### Exercise aim
Omit the pictures while printing every entry below exactly as given.

Indoor scene change data
-- Opening Marker --

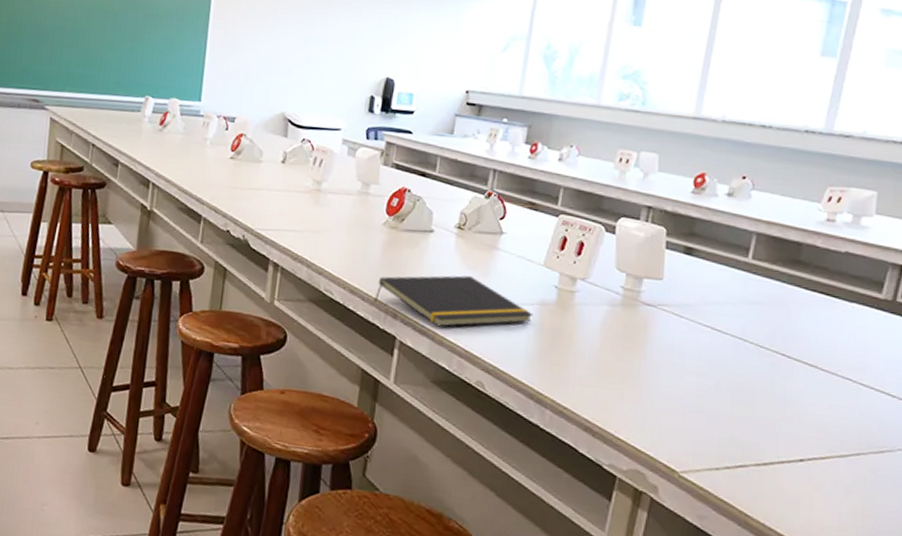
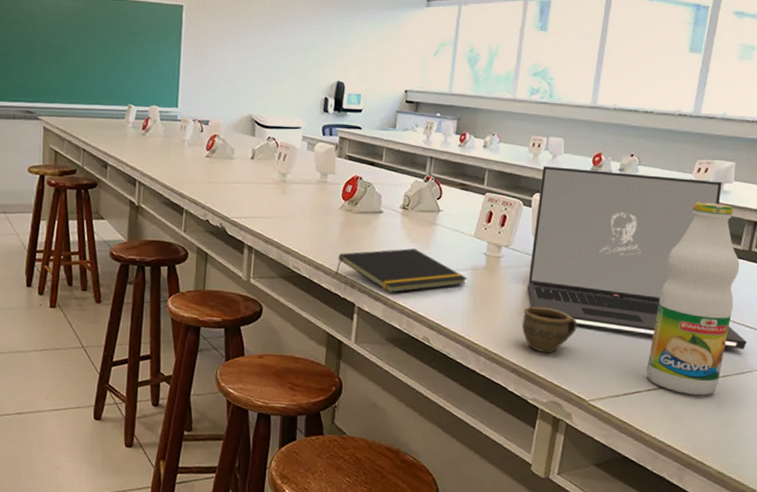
cup: none [599,353,670,411] -> present [522,306,578,353]
laptop: none [607,186,887,423] -> present [528,166,747,350]
bottle: none [755,237,881,477] -> present [646,202,740,396]

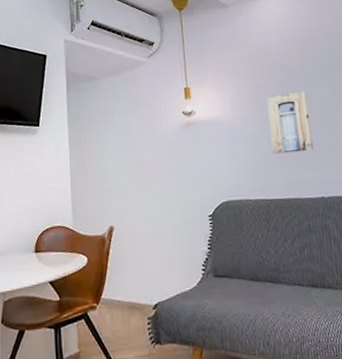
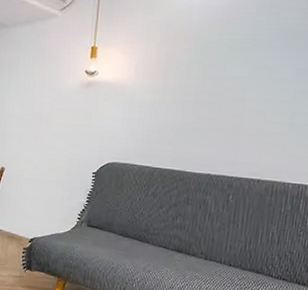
wall art: present [266,91,314,154] -> none [168,65,219,128]

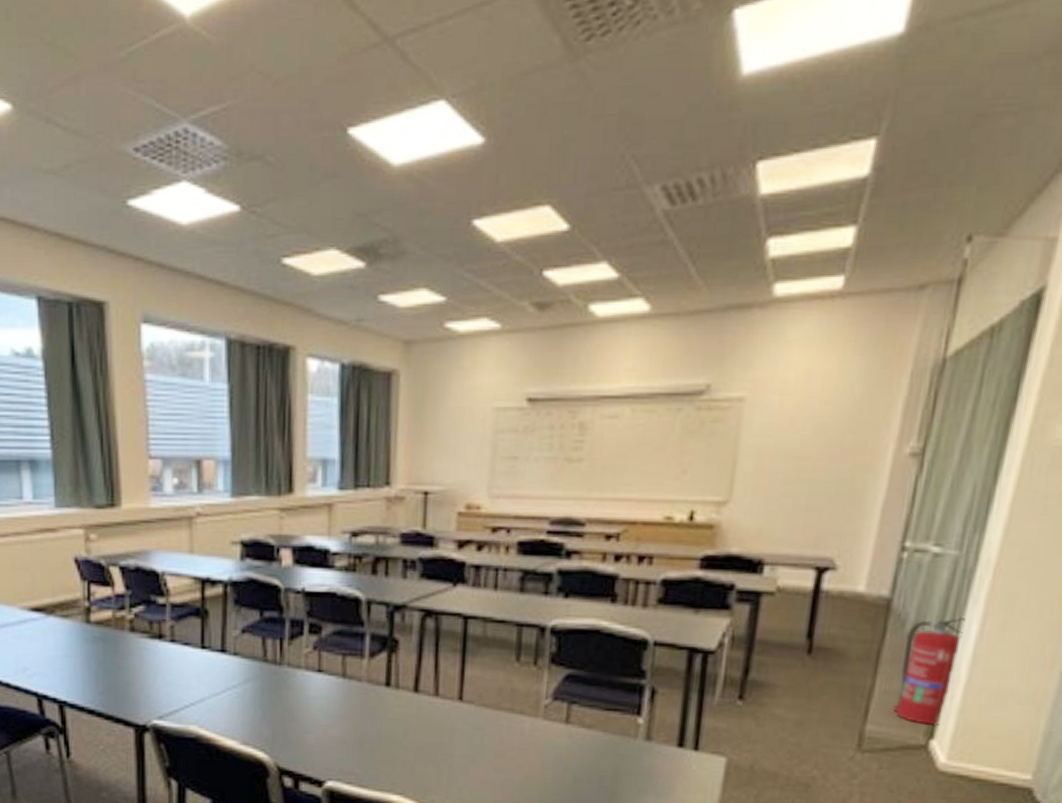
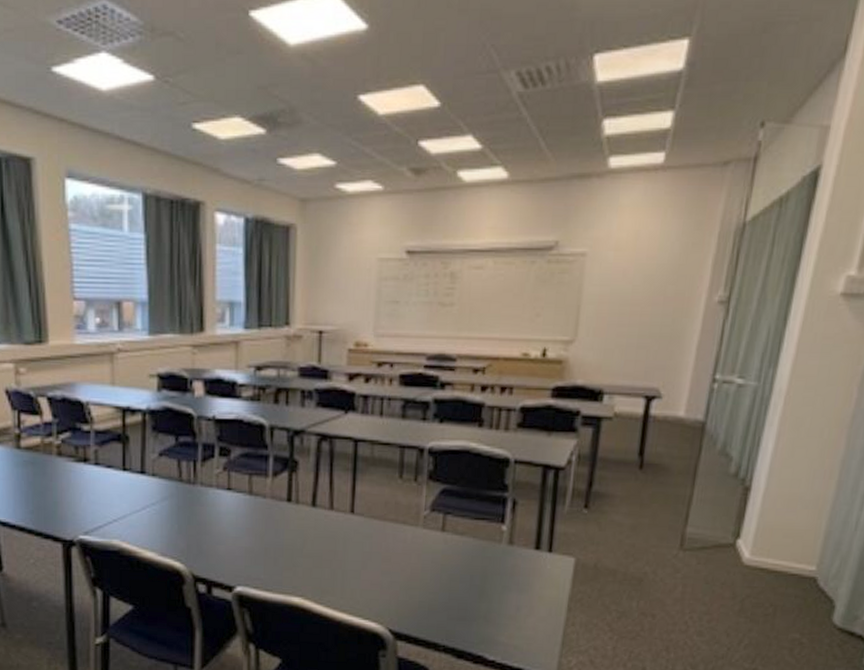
fire extinguisher: present [893,618,967,726] -> none [708,438,764,528]

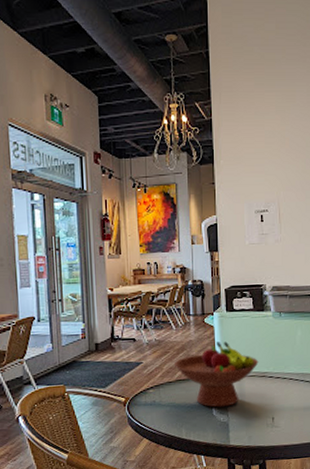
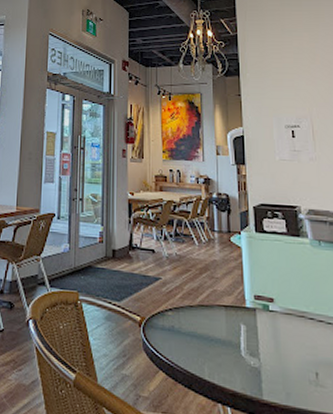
fruit bowl: present [173,341,259,408] -> none [195,266,296,348]

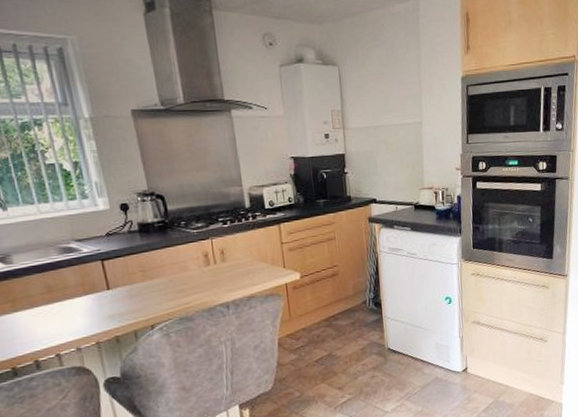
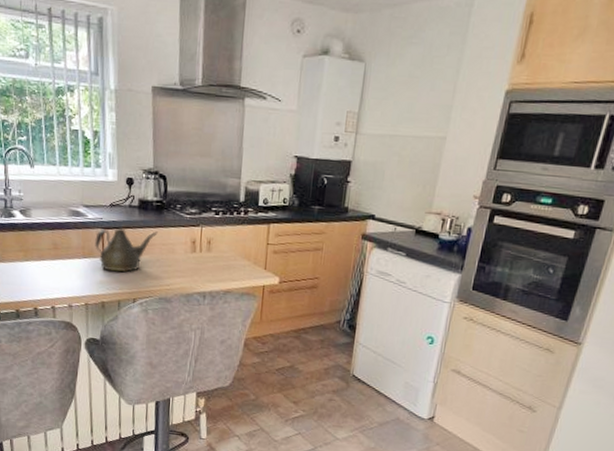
teapot: none [95,252,166,303] -> present [95,228,158,273]

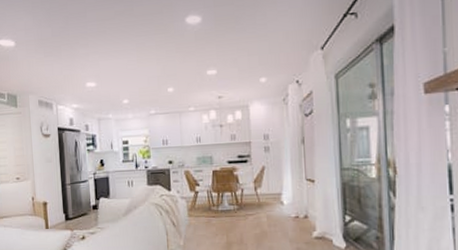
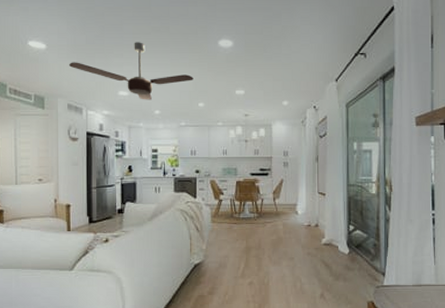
ceiling fan: none [36,28,161,90] -> present [68,42,194,100]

-- Closing Marker --

### Result of this exercise
cup: none [599,353,670,411] -> present [522,306,578,353]
laptop: none [607,186,887,423] -> present [528,166,747,350]
bottle: none [755,237,881,477] -> present [646,202,740,396]

wall art: present [266,91,314,154] -> none [168,65,219,128]

fire extinguisher: present [893,618,967,726] -> none [708,438,764,528]

fruit bowl: present [173,341,259,408] -> none [195,266,296,348]

teapot: none [95,252,166,303] -> present [95,228,158,273]

ceiling fan: none [36,28,161,90] -> present [68,42,194,100]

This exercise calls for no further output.